Мы пришли к нужному дому. Внутри играла громкая клубная музыка. Немец оскалил рот, открыл дверь и пригласил нас внутрь.

Мы пришли к нужному дому. Внутри играла громкая клубная музыка. Немец оскалил рот, открыл дверь и пригласил нас внутрь.

Немцы, которых Дувше назвал когда-то дегенератами, сквозь дым кальянных установок, едва стоя на ногах, побрели к нам. Я без удовольствия пожал руки всем, как и француз, а англичанин поздоровался со всеми ещё и с низким кивком.

Наш немец вошёл в дым и начал трындеть с приятелями, англичанин начал знакомство с кальянами, француза я потерял из виду. Я всё ещё стоял у входа, не сняв обувь, когда понял, что меня тошнит. Пол под моими ногами начал украдкой уходить. Картинка перед глазами начала шататься, как на корабле. Маша руками в разные стороны, будто я тону в море, я нащупал стены, затем дверную ручку, налёг всем телом на дверь, с трудом повернул ручку и выпал наружу. Клянусь, меня бы вырвало от стоящего в доме душного запаха искусственных ароматов яблока, дыни и клубники, если бы я не выбрался на свежий воздух. С натугой сопротивляясь тошноте, я отдышался и избавился от чувства головокружения.

Когда сознание начало помаленьку проясняться, я с ужасом подумал: «Это мой друг?» Я не ожидал, что эта мысль больно врежется в моё сердце, как осколок стекла в обнажённую кожу.
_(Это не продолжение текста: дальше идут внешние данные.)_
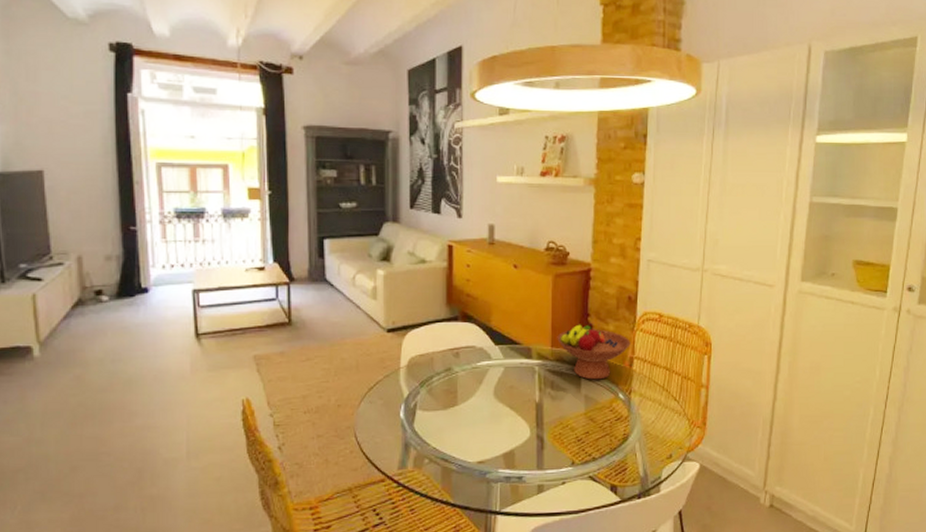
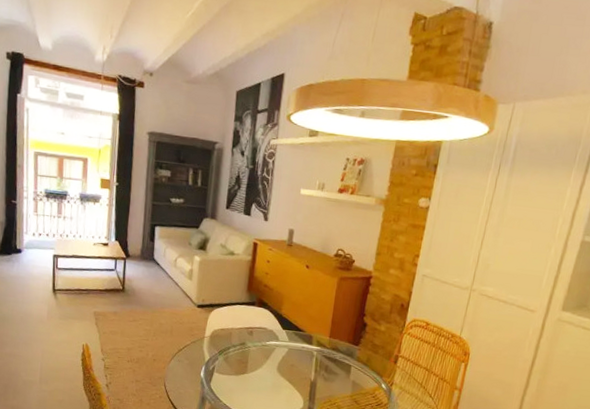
fruit bowl: present [557,324,631,380] -> none [335,321,398,370]

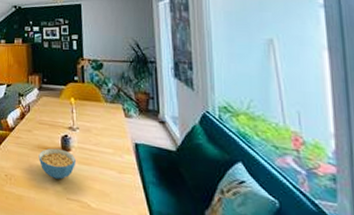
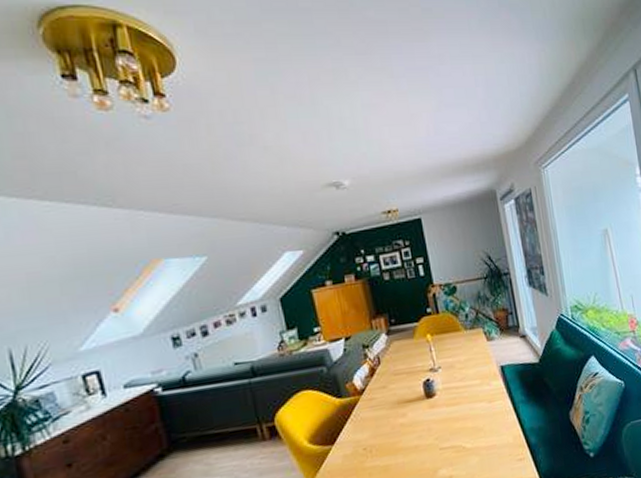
cereal bowl: present [38,148,76,180] -> none [400,396,443,433]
Немец и компания играли в карты. Я стоял снаружи и наблюдал это через открытую настежь входную дверь. Проигравший должен был либо заплатить ставку, либо оставить деньги себе, но выполнить отчаянное желание. Я видел их, эти желания. Человек вставал со своего стула, голым кулаком разламывал его, причём было неприятно даже со стороны смотреть: будто костяшки разбивал себе ты, а не этот человек. Затем подручными средствами чинил его и садился играть дальше. Я чувствовал напряжение по всему телу от этого зрелища, мне хотелось что-нибудь пнуть, чтобы снять стресс. Позже я увидел ещё одно желание: человек разделся догола, вышел из душного помещения, посмотрел на соседское окно и с разбега прыгнул прямо в него ногами вперёд. Он долго не показывался из разбитого окна, но, наконец, высунул свою осоловелую башку и выкарабкался на свободу.